Abbiamo tutti sperimentato attacchi di rabbia (o euforia) che siamo riusciti a controllare in tempo, prima che la reazione biologica spontanea sia irreparabile. La cosa normale, la più frequente, è che le nostre partenze automatiche siano filtrate dalla coscienza razionale e determiniamo se rettifichiamo o ratifichiamo i nostri impulsi primari.

Nella decisione binaria di accelerare o rallentare i nostri istinti, emozioni o impulsi risiede il nostro vero libero arbitrio.

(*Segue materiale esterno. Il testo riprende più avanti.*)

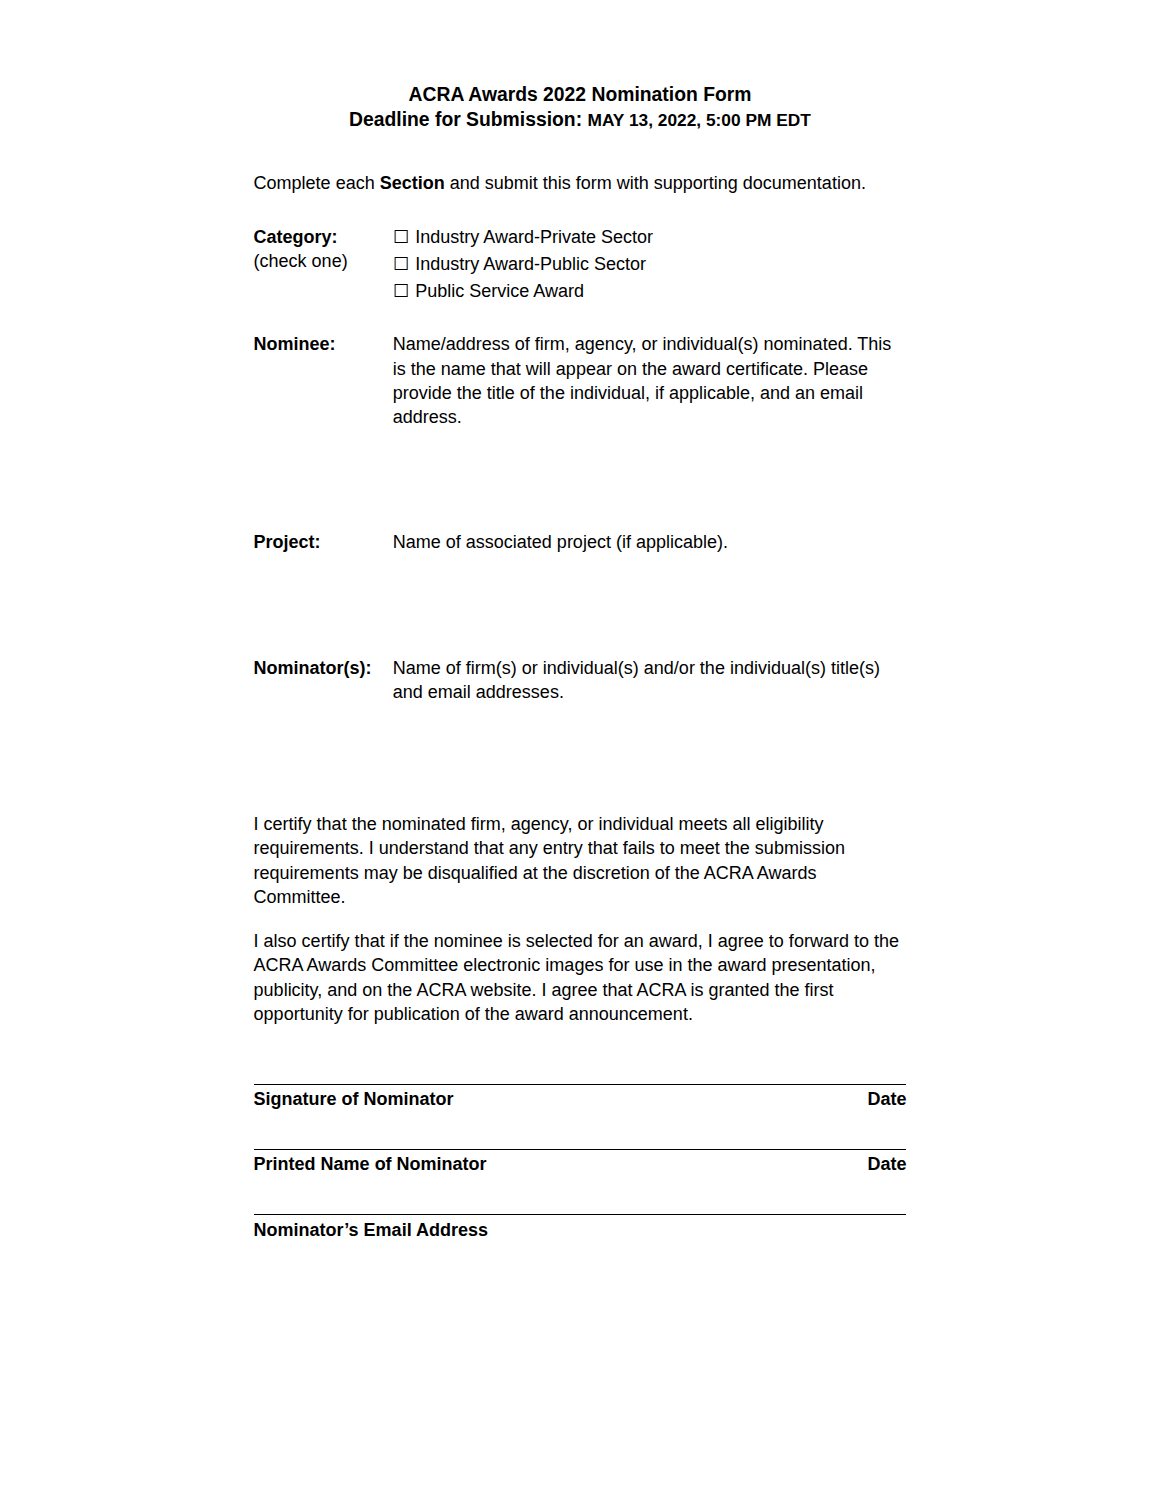ACRA Awards 2022 Nomination Form
Deadline for Submission: MAY 13, 2022, 5:00 PM EDT
Complete each Section and submit this form with supporting documentation.
| Category: (check one) | ☐ Industry Award-Private Sector ☐ Industry Award-Public Sector ☐ Public Service Award |
| Nominee: | Name/address of firm, agency, or individual(s) nominated. This is the name that will appear on the award certificate. Please provide the title of the individual, if applicable, and an email address. |
| Project: | Name of associated project (if applicable). |
| Nominator(s): | Name of firm(s) or individual(s) and/or the individual(s) title(s) and email addresses. |
I certify that the nominated firm, agency, or individual meets all eligibility requirements. I understand that any entry that fails to meet the submission requirements may be disqualified at the discretion of the ACRA Awards Committee.
I also certify that if the nominee is selected for an award, I agree to forward to the ACRA Awards Committee electronic images for use in the award presentation, publicity, and on the ACRA website. I agree that ACRA is granted the first opportunity for publication of the award announcement.
Signature of Nominator Date
Printed Name of Nominator Date
Nominator’s Email Address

È stato un errore storico dare alla coscienza di noi stessi una dimensione maggiore di quanto dovrebbe. Ma anche l'intestino e le viscere (ad esempio) si muovono senza che noi dobbiamo applicare il nostro controllo cosciente su di loro e, tuttavia, sentiamo che fanno parte della nostra identità e non abbiamo la sensazione che vadano da soli senza alcun rapporto con la nostra mente.

Inoltre, quando proviamo dolore in qualsiasi parte del nostro corpo, siamo molto lontani dal comprendere o essere consapevoli di ciò che sta accadendo in dettaglio alle nostre cellule e, anche così, non sentiamo che fanno parte di noi stessi o che sfuggono totalmente a nostra volontà.

Intelligenza emotiva per la libertà

Metaforicamente parlando, il nostro corpo è un cavallo cavalcato da un cavaliere chiamato coscienza . Il cavallo può sfuggire al controllo, ma la responsabilità per i danni che può causare sarà attribuita al cavaliere. Perché è lui che ha l'obbligo di guidarla e di averla istruita in precedenza. Nessuno può affermare che il controllo del cavallo da parte del cavaliere fosse una semplice illusione e che sia il cavallo a decidere il viaggio del cavaliere.

Il dressage dei cavalli è un'arte antica e apprezzata. L'addomesticamento delle emozioni umane è chiamato educazione alla convivenza ed è ancora più antico e valorizzato. Anche se attualmente è di moda chiamarla intelligenza emotiva . In esso risiede il potenziale di libertà delle nostre azioni future.

Per saperne di più
Michael Gazzaniga. Chi comanda qui? Libero arbitrio e scienza del cervello. Paidós, 2012.
Francis Crick. La ricerca scientifica dell'anima: un'ipotesi rivoluzionaria per il 21 ° secolo. Dibattito, 2000.